PORTLAND, Maine — Verso Paper Corp., which operates two paper mills in Maine, is trying to save itself from being delisted from the New York Stock Exchange.
The NYSE on June 25 said it had commenced proceedings to delist Verso’s common stock, traded under the ticker symbol VRS, because the company’s market capitalization — the market value of the company’s outstanding shares — had fallen below the required threshold.
Specifically, the company, which is majority owned by private equity firm Apollo Global Management, had failed to maintain a market capitalization of at least $75 million over 30 consecutive trading days. Verso’s market cap was $52.4 million as of the end of trading on July 18.
The Memphis, Tenn.-based company has requested a review of the NYSE’s decision to delist the company’s common stock, according to a news release from Verso. NYSE said it will allow the company’s stock to continue trading during the review process.

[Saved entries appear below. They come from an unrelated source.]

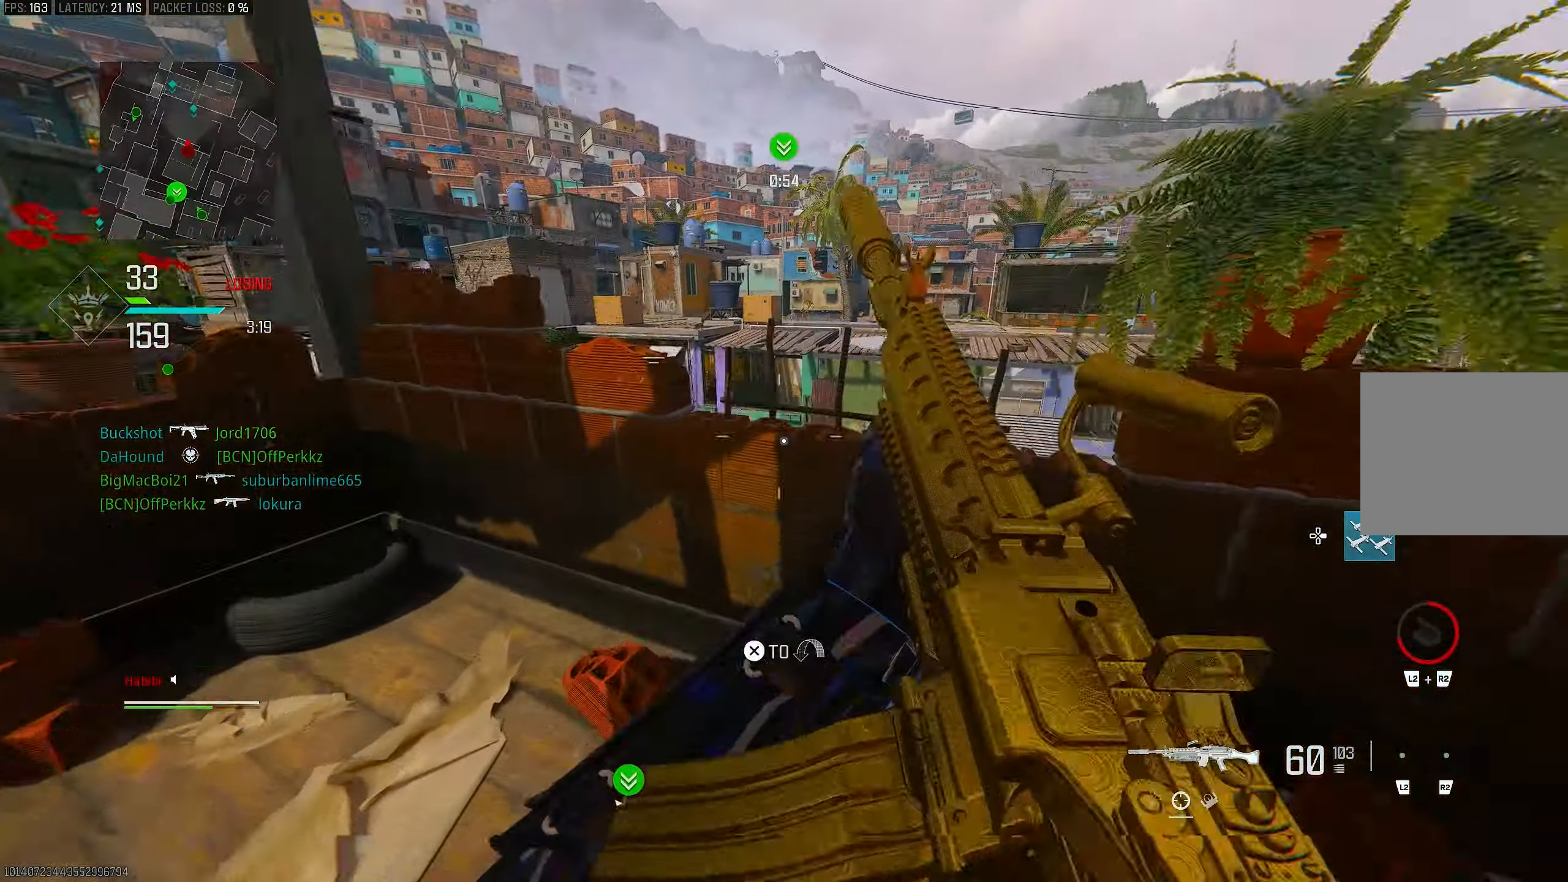
{"buttons": ["L1"], "left_stick": "right", "right_stick": "left", "events": [[50, "left_stick", "up-right"], [83, "R3", "up"], [83, "right_stick", "right"], [183, "L3", "down"], [183, "left_stick", "up"], [283, "L3", "up"], [283, "left_stick", "up-right"], [283, "right_stick", "down"], [350, "L3", "down"], [417, "right_stick", "left"], [450, "L1", "down"], [450, "L3", "up"], [483, "left_stick", "right"]]}
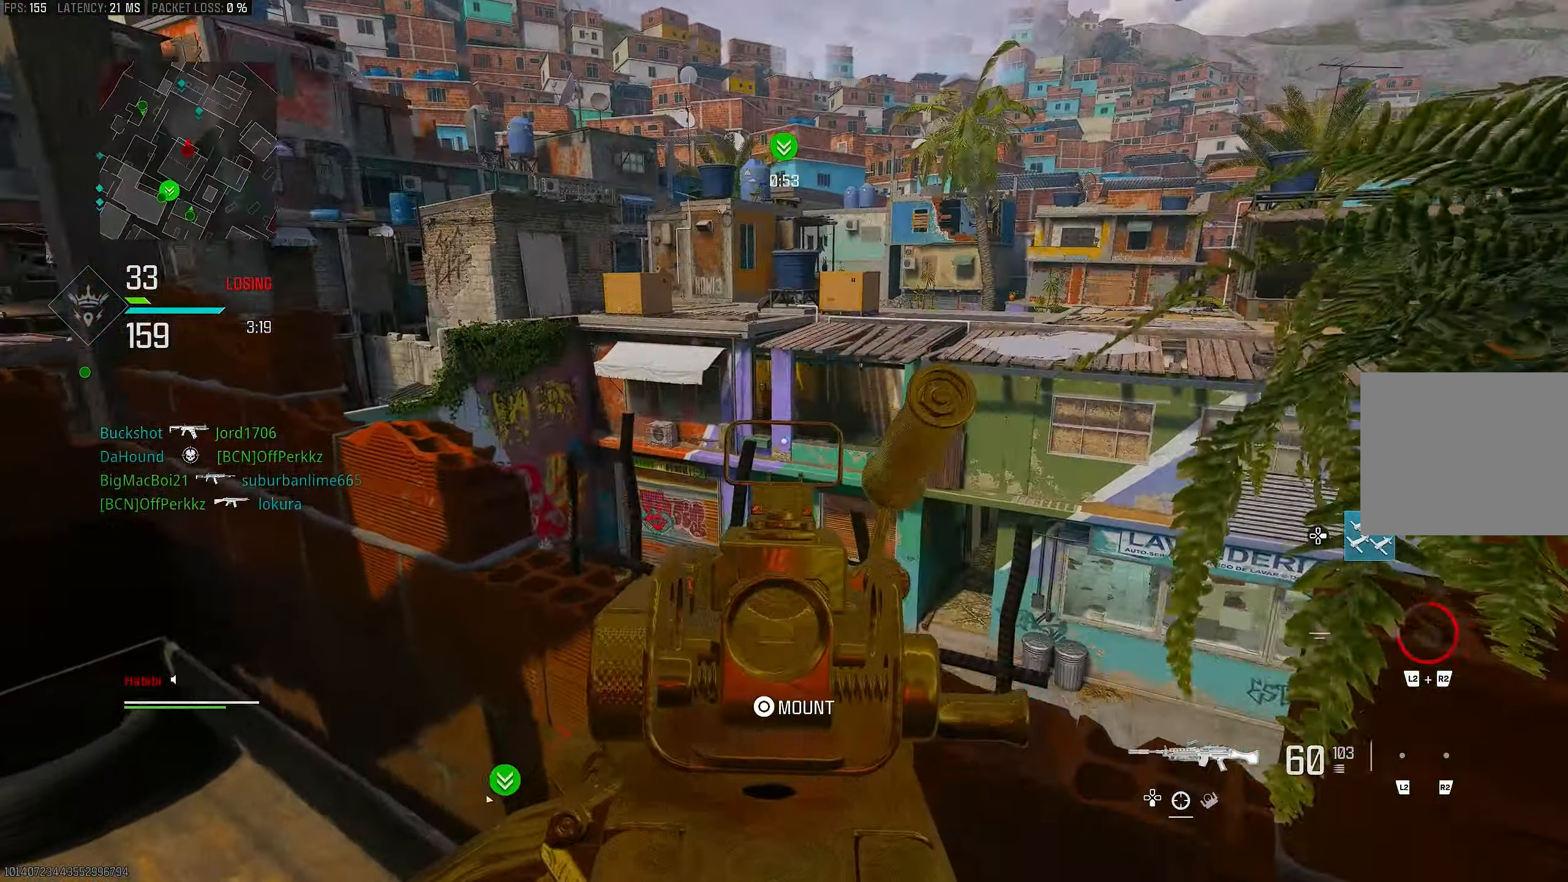
{"buttons": ["L1", "R1"], "left_stick": "up-left", "right_stick": "up", "events": [[17, "right_stick", "center"], [83, "left_stick", "down-right"], [83, "right_stick", "up"], [150, "right_stick", "center"], [283, "left_stick", "down-left"], [283, "right_stick", "up-left"], [350, "right_stick", "up"], [483, "R1", "down"], [483, "left_stick", "up-left"]]}
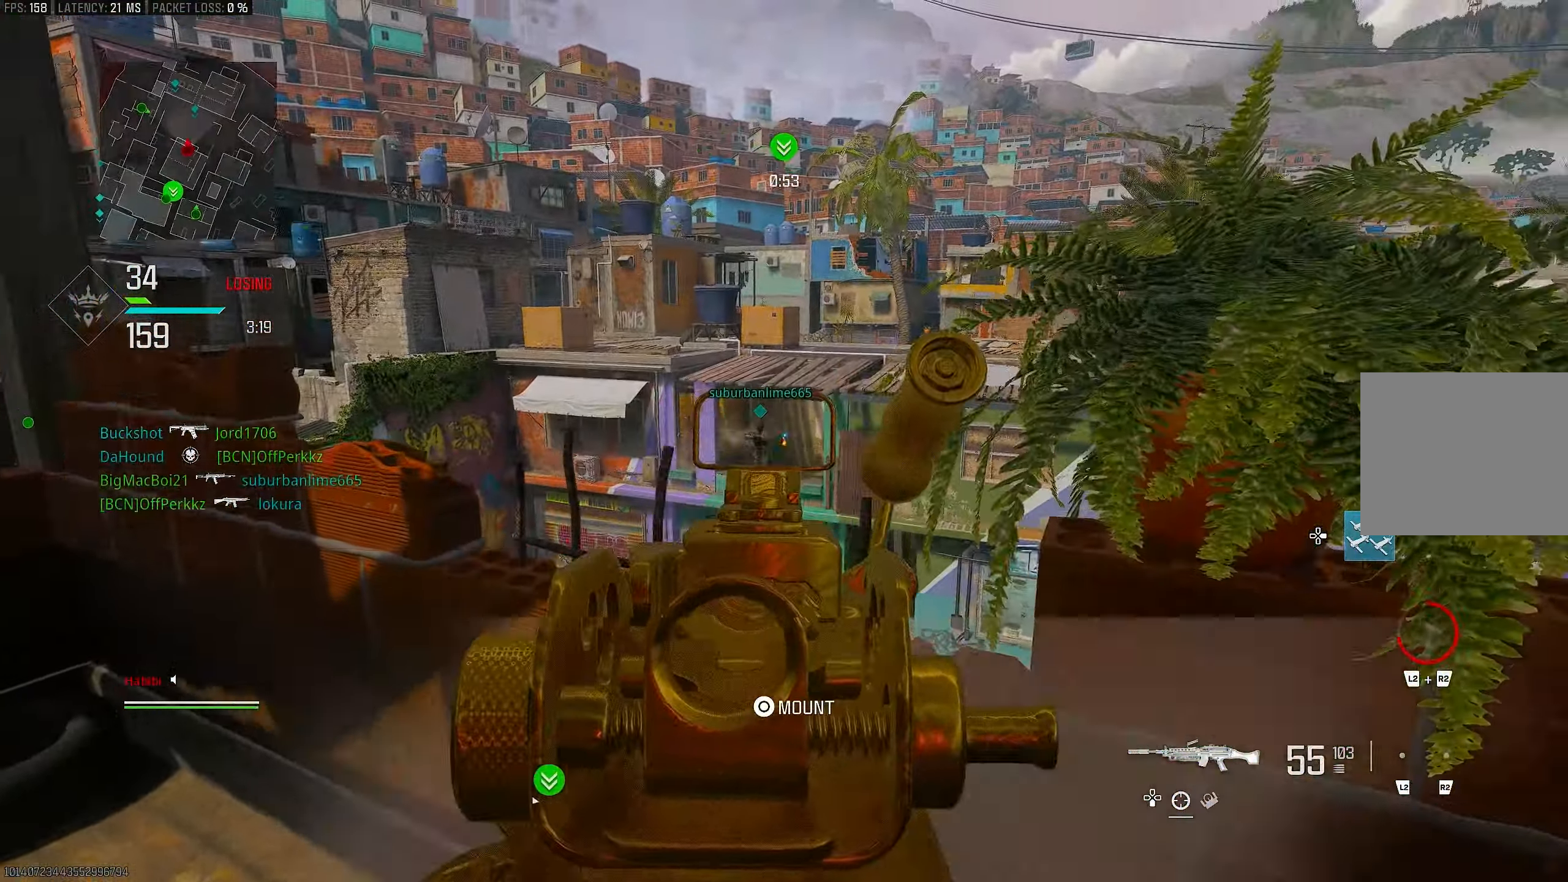
{"buttons": ["L1", "R1"], "left_stick": "left", "right_stick": "down", "events": [[17, "right_stick", "center"], [50, "left_stick", "up-right"], [100, "left_stick", "right"], [100, "right_stick", "down"], [217, "right_stick", "right"], [283, "left_stick", "down"], [283, "right_stick", "center"], [350, "left_stick", "left"], [350, "right_stick", "down"]]}
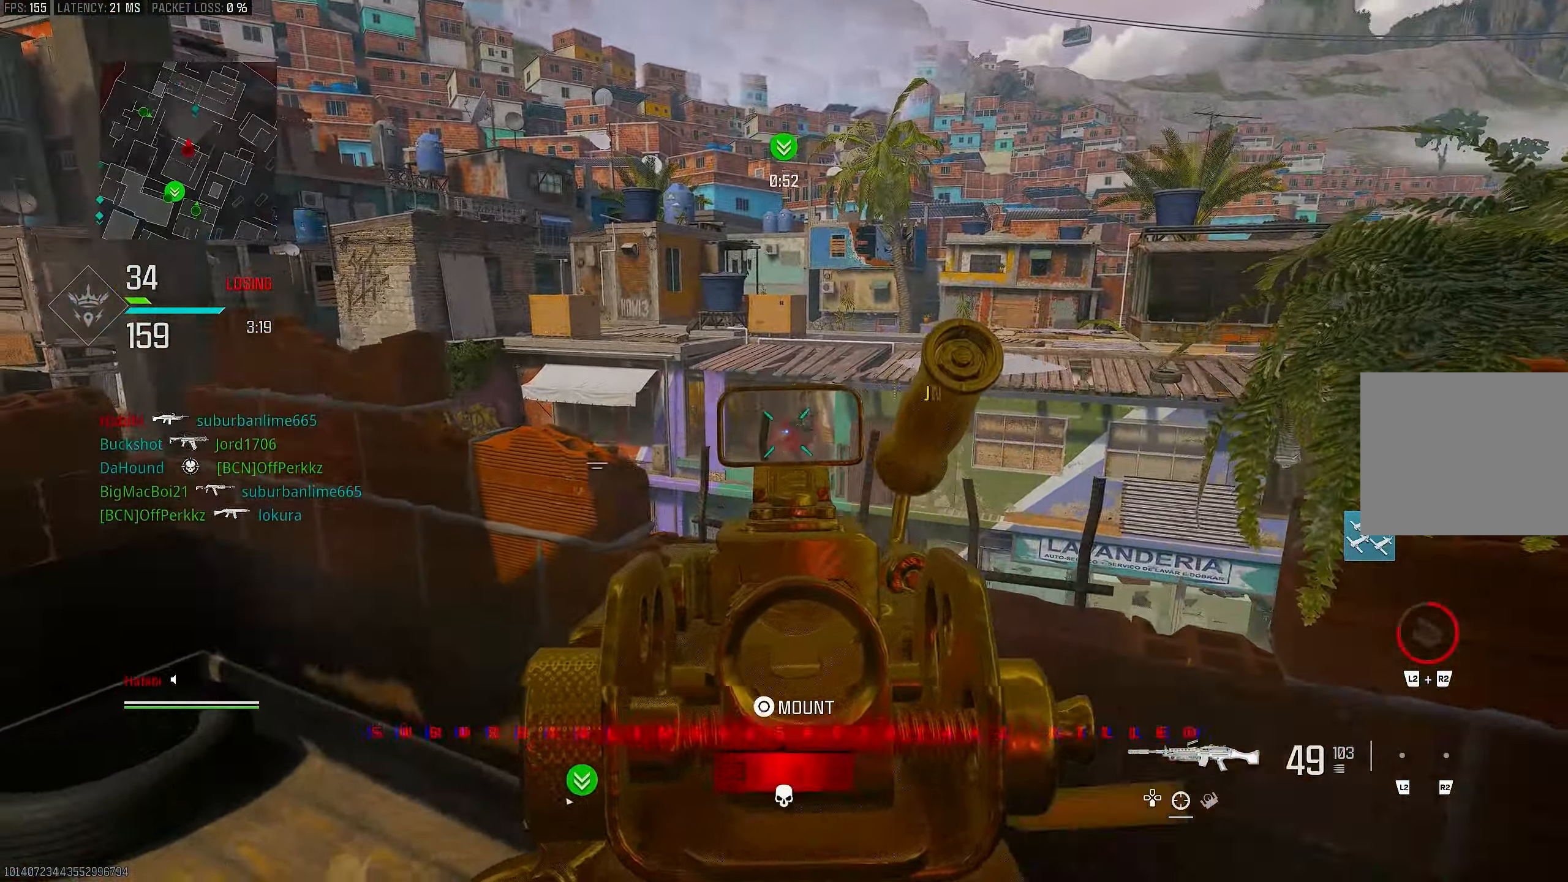
{"buttons": ["L1", "R1"], "left_stick": "right", "right_stick": "right", "events": [[167, "left_stick", "up"], [183, "right_stick", "center"], [283, "left_stick", "left"], [283, "right_stick", "left"], [350, "left_stick", "center"], [350, "right_stick", "center"], [417, "left_stick", "right"], [483, "right_stick", "right"]]}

Verso, which employs 1,500 Mainers at paper mills in Jay and Bucksport, sold its first shares in an initial public offering on the stock exchange in May 2008.
Being delisted would not in theory have a big impact on the company’s operations, except being a cause of embarrassment, according to James Bennett, an associate professor of finance at the University of Southern Maine’s School of Business.
“I think mainly it will be embarrassing,” Bennett said. “It kind of means they’re shrinking down to nothing and [the stock exchange is] not interested in bothering to list them.”
Traditionally, the benefit of being listed on a stock exchange is the ease and ability to raise equity capital, Bennett said. “So in that sense, it will hurt them, but it looks like their financial condition is pretty tough anyway, so that might be the least of their worries.”
Verso reported a net loss of $38.4 million in the first quarter of 2013, according to its quarterly earnings report. It’s expected to release its second quarter financials on Aug. 8.
Bennett points out that the company’s balance sheet shows liabilities of $1.5 billion and assets of only $1.2 billion; “i.e., the company is essentially entirely debt-financed,” he said.
The company’s stock has fallen roughly 67 percent in the last two years, from about $2.84 per share this week in July 2011 to $0.99 per share at the end of trading on Thursday. Its shares were priced at $12 at its IPO in 2008.
As of Feb. 28, 2013, Verso had nearly 53 million outstanding shares of common stock, according to its year-end financials. As majority shareholder, Apollo owns roughly 60 percent of those shares.
This is not the first time Verso has faced having its shares delisted. The stock exchange sent the company a similar warning about falling below the market cap threshold in December 2008, just seven months after the company closed its IPO.
A message left with Robert Mundy, Verso’s chief financial officer, was not returned on Thursday. A woman who answered Mundy’s phone said he would not be able to comment as the company is in a quiet period before the release of its second-quarter earnings report on Aug. 8.
Bill Cohen, Verso’s spokesman in Maine, told the Bangor Daily News on Thursday that being delisted from the stock exchange is a “big picture” issue that wouldn’t have any direct impact on its two mills in Maine. But that doesn’t mean its millworkers haven’t been paying attention.
“We’ve never surveyed [the employees], but we do know anecdotally that folks pay attention to the parent company. That’s the way they are,” Cohen said, adding that Verso CEO David Patterson had sent a letter to employees informing them of the delisting activities. “But at the same time, the folks in the two mills are always talking about working on the things we can control in the mills … and that’s making paper every day.”
If the company’s shares are delisted from the exchange, those most affected could be Verso’s shareholders, who may find themselves holding “illiquid assets” with no exchange to sell them on, Bennett said.
Without an exchange, shares are traded on what’s called the over-the-counter market. As long as there is still demand for the shares, a market will exist, he said, but the OTC market features more expensive trading costs.
“So, any investors holding shares after delisting will most likely be able to trade their shares, but it will be a bit more expensive than before,” he said.
However, the majority of shares are not owned by individual investors. Institutional investors own 80 percent of the company’s shares, “so the fallout for individual investors is likely to be small,” he said.
NYSE informed Verso it had fallen below the market cap threshold in December 2011. In February 2012, the company submitted to NYSE a plan to achieve compliance within 18 months. That period was complete as of June 21, 2013, with the result that the company was not able to achieve the market cap requirement.
“My prediction,” Bennett said, “is that if the company loses its listing, Apollo would make an offer to buy the shares it does not own and effectively take the company private again.”